Always Be Watching reader Andrew C got in contact to ask why there wasn’t an Always Be Watching podcast. That’s when it occurred to me that I should stop being so relaxed about promoting it in this newsletter.
Each week on the ABW podcast I am joined by longtime friend and TV enthusiast Chris Yates. We discuss the shows we’ve been watching recently, play TV trivia games, and sometimes bring in guests (which we’re planning to do a lot more of).
Note: This week’s episode sounds a little funny - I just did a serious hardware upgrade of the ABW podcast recording facilities (which will make it easier to record guests), but screwed up my mic settings on the record this week.
It’s genuinely nice to live in a world where there are once again new Looney Tunes cartoons being made.
The new incarnation keeps a lot of the spirit of the classic cartoons, updating them to meet the modern era. That doesn’t mean Bugs Bunny now walks around with AirPods while Daffy Duck posts a sweet new TicTok video. It means that the show is just more reflective of modern sensibilities.
For example, Elmer Fudd no longer carries a gun.
In a feature article from the New York Times:
The old “Looney Tunes” violence is here, too: the sticks of dynamite, the intricate booby traps, the anvils and bank safes dropped on unsuspecting heads.
“We’re not doing guns,” Browngardt said. “But we can do cartoony violence — TNT, the Acme stuff.

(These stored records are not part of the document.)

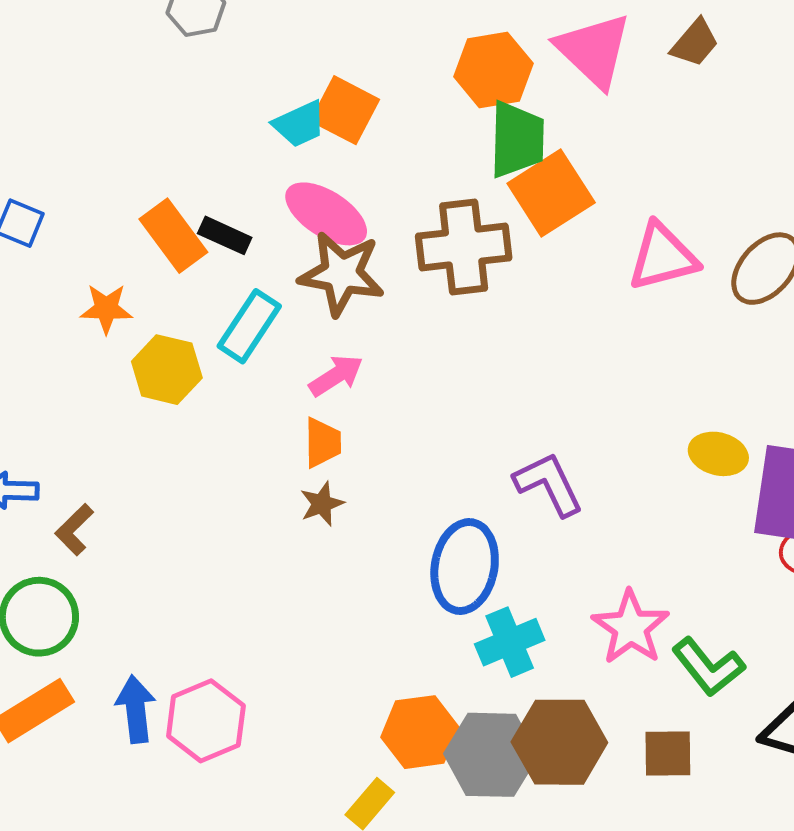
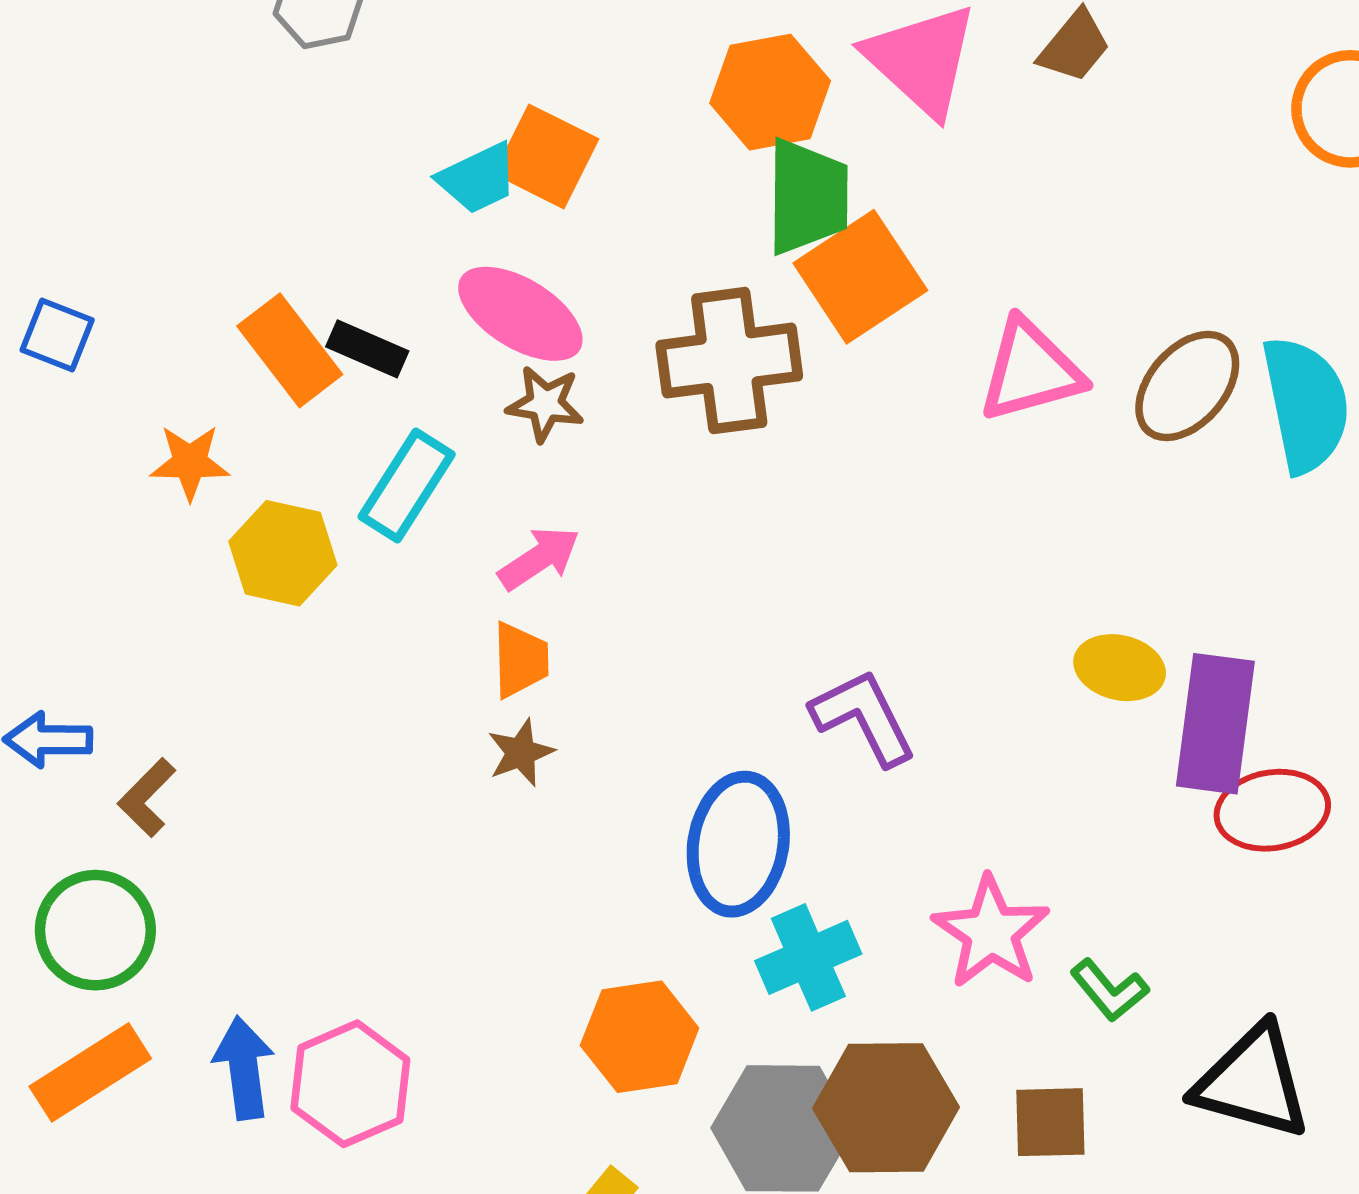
brown star: (342, 274) -> (545, 404), size x0.6
green L-shape: (708, 667) -> (1109, 990), size x0.7
orange hexagon: (420, 732) -> (640, 1037), moved

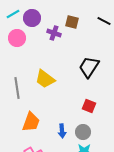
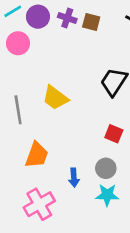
purple cross: (54, 33) -> (67, 18), moved
blue arrow: (62, 131) -> (74, 178), moved

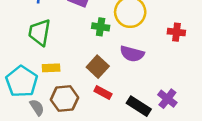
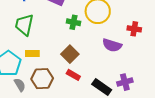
purple semicircle: (132, 54) -> (112, 45), moved
purple cross: (167, 99) -> (125, 82), turned 35

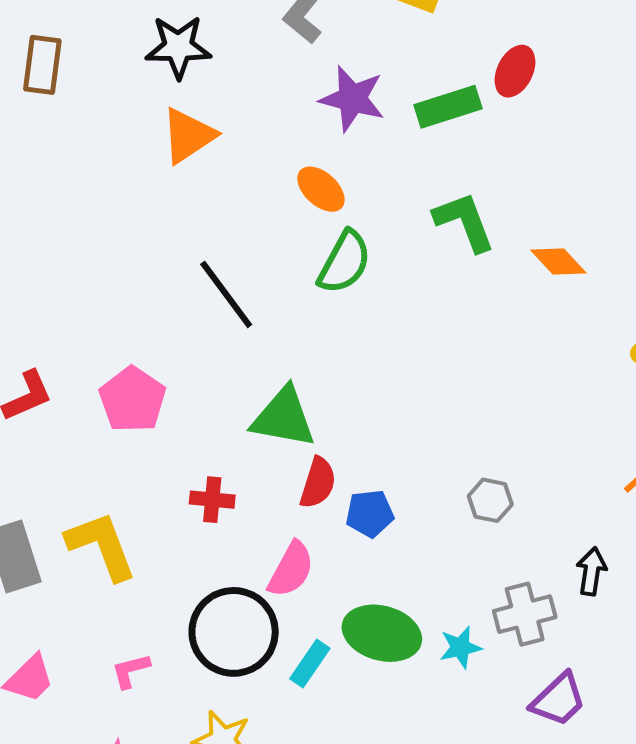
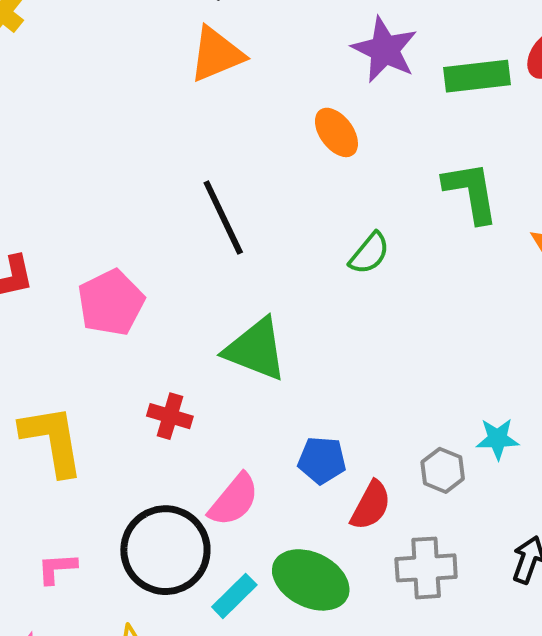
green semicircle: (344, 262) -> (369, 253), moved, size x0.7
red semicircle: (318, 483) -> (371, 505), moved
gray cross: (525, 614) -> (426, 568), moved
cyan star: (460, 647) -> (497, 439), moved

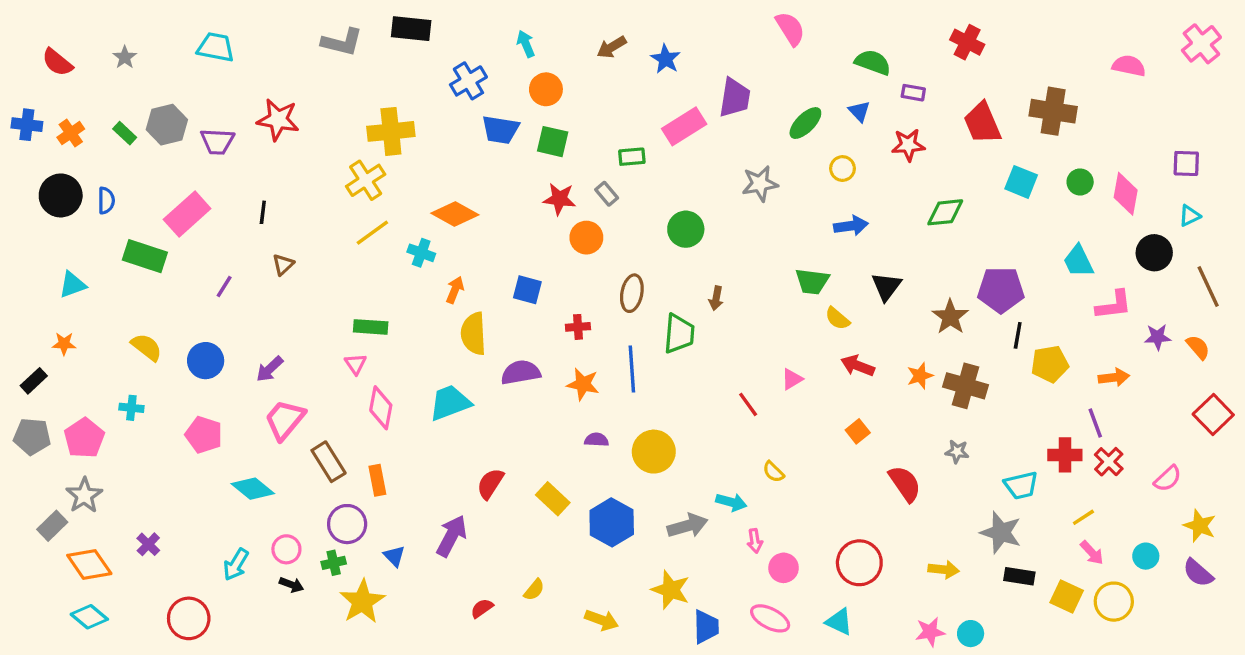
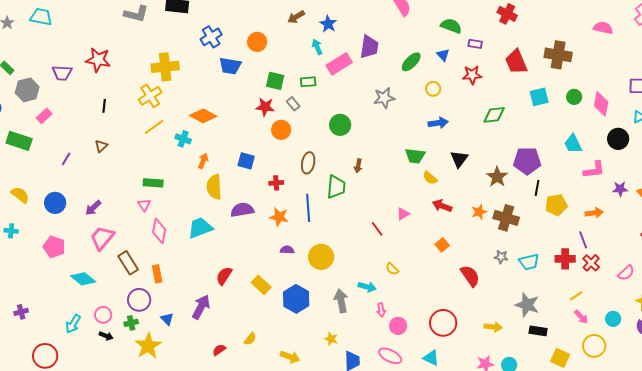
cyan arrow: (526, 44) -> (317, 47), moved
cyan trapezoid: (216, 47) -> (41, 17), moved
gray hexagon: (167, 125) -> (27, 90), moved
green square: (553, 142) -> (275, 81), moved
cyan square: (1021, 182) -> (539, 97), turned -36
black line: (263, 212) -> (104, 106), moved
pink rectangle: (187, 214) -> (44, 116), size x0.6
cyan trapezoid: (1021, 485) -> (529, 262), moved
gray arrow: (687, 526) -> (341, 301), turned -85
purple cross: (148, 544) -> (21, 312), turned 32
yellow star: (671, 590) -> (331, 339), size x0.6
yellow square: (1067, 596) -> (560, 358), moved

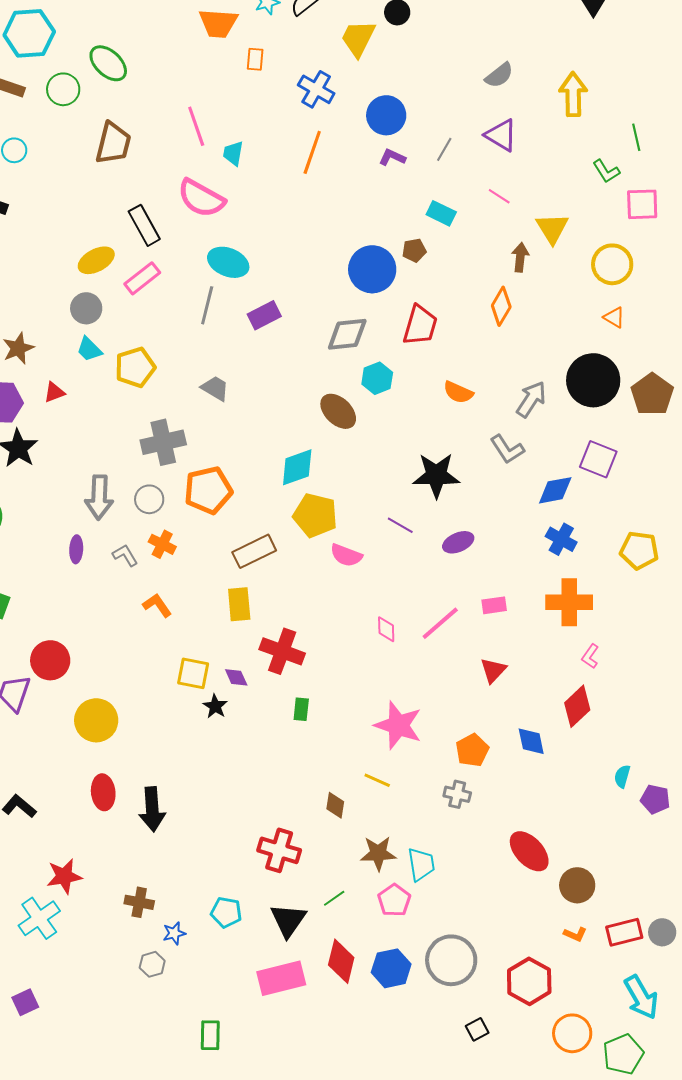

All that was kind of grandfathered in.”
The article also delves into the intimidation of working on such vital legacy characters that have served to inspire so many artists working in animation:
After the initial high, the gravity of the project set in. “It’s hard, any time you have to work on your favorite thing,” said Alex Kirwan, a writer and supervising producer. “It’s like someone saying, ‘All right everybody, we’re writing new Beatles songs! Everyone get to work writing Beatles songs.’”
“I’d say there was a good month of just terror,” he added.